死んでもそれで終わりというわけではなかった。死因がはっきりと特定できない場合、遺体は検視に回される。そして警察署で検視の完了をひたすら待つことになった。1日はかからなかったが、ほぼ18時間ほど警察官から事件性のあるなしを確定するために質問されつつただ待った。そして死亡時の担当医の都合に合わせて、翌日死体検案書を受け取ってようやく死後の作業に入ることができた。

交通事故など犯罪性のある事故ではもっと大変なのだろうということを考えると、普通にあっさりと死ぬことは難しい。というかほとんど無理そうだ。


今思うのは平均寿命とか健康寿命とか徘徊老人とか老々介護とか特別養護老人ホームといった話題がただただ腹ただしい。もちろん八つ当たりなのだけど。70過ぎるまで大病もせずに生きていれば平均寿命を超えて生きるものだとまんまとミスリードされていたことが腹ただしいのか、それでも生きているだけ幸せなんじゃないかみたいな腹ただしさなのか。よくわからない。
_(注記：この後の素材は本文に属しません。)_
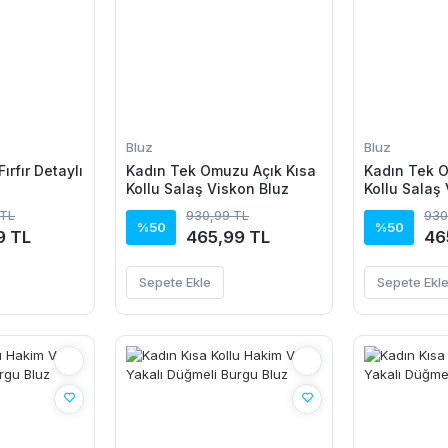
Bluz
Bluz
Fırfır Detaylı
Kadın Tek Omuzu Açık Kısa
Kadın Tek O
Kollu Salaş Viskon Bluz
Kollu Salaş
 TL
930,99 TL
930
%50
%50
9 TL
465,99 TL
46
Sepete Ekle
Sepete Ekl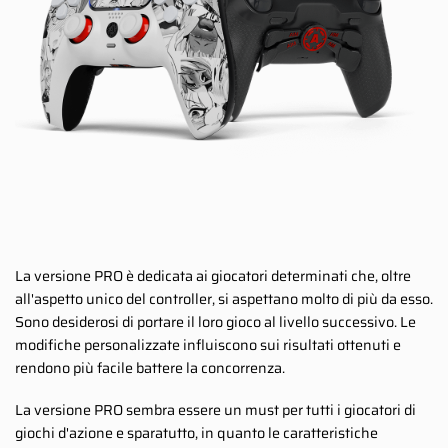
La versione PRO è dedicata ai giocatori determinati che, oltre
all'aspetto unico del controller, si aspettano molto di più da esso.
Sono desiderosi di portare il loro gioco al livello successivo. Le
modifiche personalizzate influiscono sui risultati ottenuti e
rendono più facile battere la concorrenza.
La versione PRO sembra essere un must per tutti i giocatori di
giochi d'azione e sparatutto, in quanto le caratteristiche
実は人が死んだ瞬間というのに立ち会ったのは生まれてはじめてかもしれない。それまで眠っていたような感じだった父親が突然顔色が悪くなり始めた後、少し痙攣し、寝ているのとはまったく違う感じになった。その時はこの瞬間を忘れることはできないと思っていたけど、1か月も経たないうちにうまく思い出せなくなってきた。想像していた以上にショックは大きかったようだ。
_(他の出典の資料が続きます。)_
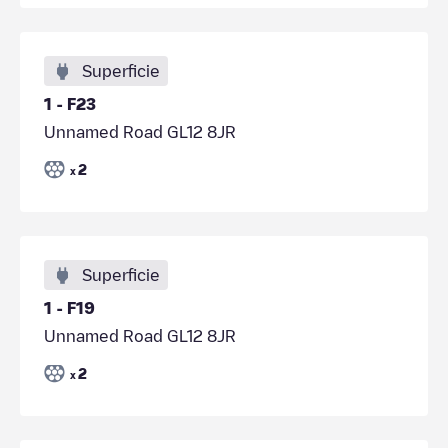
Superficie
1 - F23
Unnamed Road GL12 8JR
2
x
Superficie
1 - F19
Unnamed Road GL12 8JR
2
x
こういうことも遺品を整理している中で、もう少し変わってくるのかもしれない。遺品整理の最大の壁は1冊辺り1000枚以上はあるスライド化されたネガ(白い厚紙とかに1枚ずつ挟まれたやつ)のファイルっぽい。50冊以上ある。本もものすごい数あるけれど、これはそのうち読もうと思っている。手始めに読んだことのなかった新共同訳聖書を読んでいる。ハードカバーですごい重い。

このすっきりしない感じもそのうち変わってくるのだろうか。たまに来る父親宛ての郵便物にまだ軽いショックを受けたりもする。